STATE NEEDS TO 'DIAL BACK'
Schwarzenegger, a Republican, has ruled out tax increases to help fill California's budget shortfall, and the Democrat-led legislature is bracing to slash spending ahead of the July 1 start of the state's next fiscal year.
Schwarzenegger also wants to restrain future state spending. His order directs state departments to submit to the Department of Finance plans to cut their future spending on contracts and purchases by at least 15 percent no later than 30 days after the state's 2009-2010 budget becomes law.
"Regardless of the fiscal situation, they need to dial back," said Schwarzenegger spokesman Aaron McLear. "From our standpoint, every California household and business is cutting spending as much as possible. We need to do the same in state government."
Schwarzenegger's order comes amid rising concern over California's finances on Wall Street, which has given the state the lowest general obligation debt rating of any U.S. state.
"It's a reflection of the difficulty the state is in," said Emily Raimes, a senior at Moody's Investors Service.
"At this point everyone is anticipating big cuts," Raimes added. "It's just a matter of what the legislature can agree to cut and by how much."
Fitch Ratings last month warned it may lower California's 'A' long-term general obligation debt rating, which would likely push the state's borrowing costs up.
Fitch revised its rating outlook on California to negative from stable [US credit ratings are a joke, and, if Fitch is revising California 'A' rating, then things must be really bad], noting in a statement that it has growing concerns about the state's budget gap and its dwindling cash. Fitch also said the state's numerous fiscal and cash-flow challenges through the coming budget year are key credit concerns.
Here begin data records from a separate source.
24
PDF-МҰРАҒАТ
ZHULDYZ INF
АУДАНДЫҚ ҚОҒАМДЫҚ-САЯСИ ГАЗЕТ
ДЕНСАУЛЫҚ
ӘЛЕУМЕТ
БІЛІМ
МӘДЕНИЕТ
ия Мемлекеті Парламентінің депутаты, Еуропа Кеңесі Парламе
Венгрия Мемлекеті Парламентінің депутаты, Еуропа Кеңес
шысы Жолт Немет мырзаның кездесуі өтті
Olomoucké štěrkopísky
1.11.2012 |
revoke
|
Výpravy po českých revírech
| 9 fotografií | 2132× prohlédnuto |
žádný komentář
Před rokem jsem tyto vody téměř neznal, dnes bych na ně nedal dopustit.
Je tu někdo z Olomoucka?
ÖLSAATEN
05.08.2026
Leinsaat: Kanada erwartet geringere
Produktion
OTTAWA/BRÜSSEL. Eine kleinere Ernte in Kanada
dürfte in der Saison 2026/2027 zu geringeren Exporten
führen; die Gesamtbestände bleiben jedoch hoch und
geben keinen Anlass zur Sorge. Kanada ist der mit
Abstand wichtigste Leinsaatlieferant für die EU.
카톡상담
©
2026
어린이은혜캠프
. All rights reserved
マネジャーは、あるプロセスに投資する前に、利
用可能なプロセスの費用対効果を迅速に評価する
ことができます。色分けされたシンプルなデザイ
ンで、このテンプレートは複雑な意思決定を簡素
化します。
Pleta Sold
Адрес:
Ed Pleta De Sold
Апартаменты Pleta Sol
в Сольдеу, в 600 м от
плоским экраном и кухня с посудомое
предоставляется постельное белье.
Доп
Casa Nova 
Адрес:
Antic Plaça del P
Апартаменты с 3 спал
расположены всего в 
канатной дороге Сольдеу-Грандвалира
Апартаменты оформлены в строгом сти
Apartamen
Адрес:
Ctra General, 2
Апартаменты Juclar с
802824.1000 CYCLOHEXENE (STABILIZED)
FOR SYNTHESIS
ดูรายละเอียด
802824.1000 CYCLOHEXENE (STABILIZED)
My reaction: As Kevin Hassett writes, "The California budget crisis may well lead to a second financial calamity that would be far worse than anything experienced over the past 18 months."
1) California is more than $24.3 billion in the hole.
2) On Monday, California Gov. Arnold Schwarzenegger ordered a halt to funding for state contracts on everything from pencils to office space.
3) California's state controller has warned about the state running out of cash in two weeks (this warning happened last week).
4) The likely scenario (also the nightmare scenario) is that all California's lenders disappear, and the state is unable to roll over its debt.
5) If the unofficial eighth-largest economy fails on its debt, it will cast doubt on all government debt, especially treasuries.
6) The US government's fiscal situation is in worse shape than California's.
Conclusion: The 'bad' phase of the financial crisis is on the verge of beginning. It involves the dollar's collapse, soaring commodities, and skyrocketing interest rates.
The time frame for everything to really start falling apart is the next two or three months. California budget crisis is one of many factors which sets this time frame (default is likely within three months). A default by California would drag the bond market into the abyss.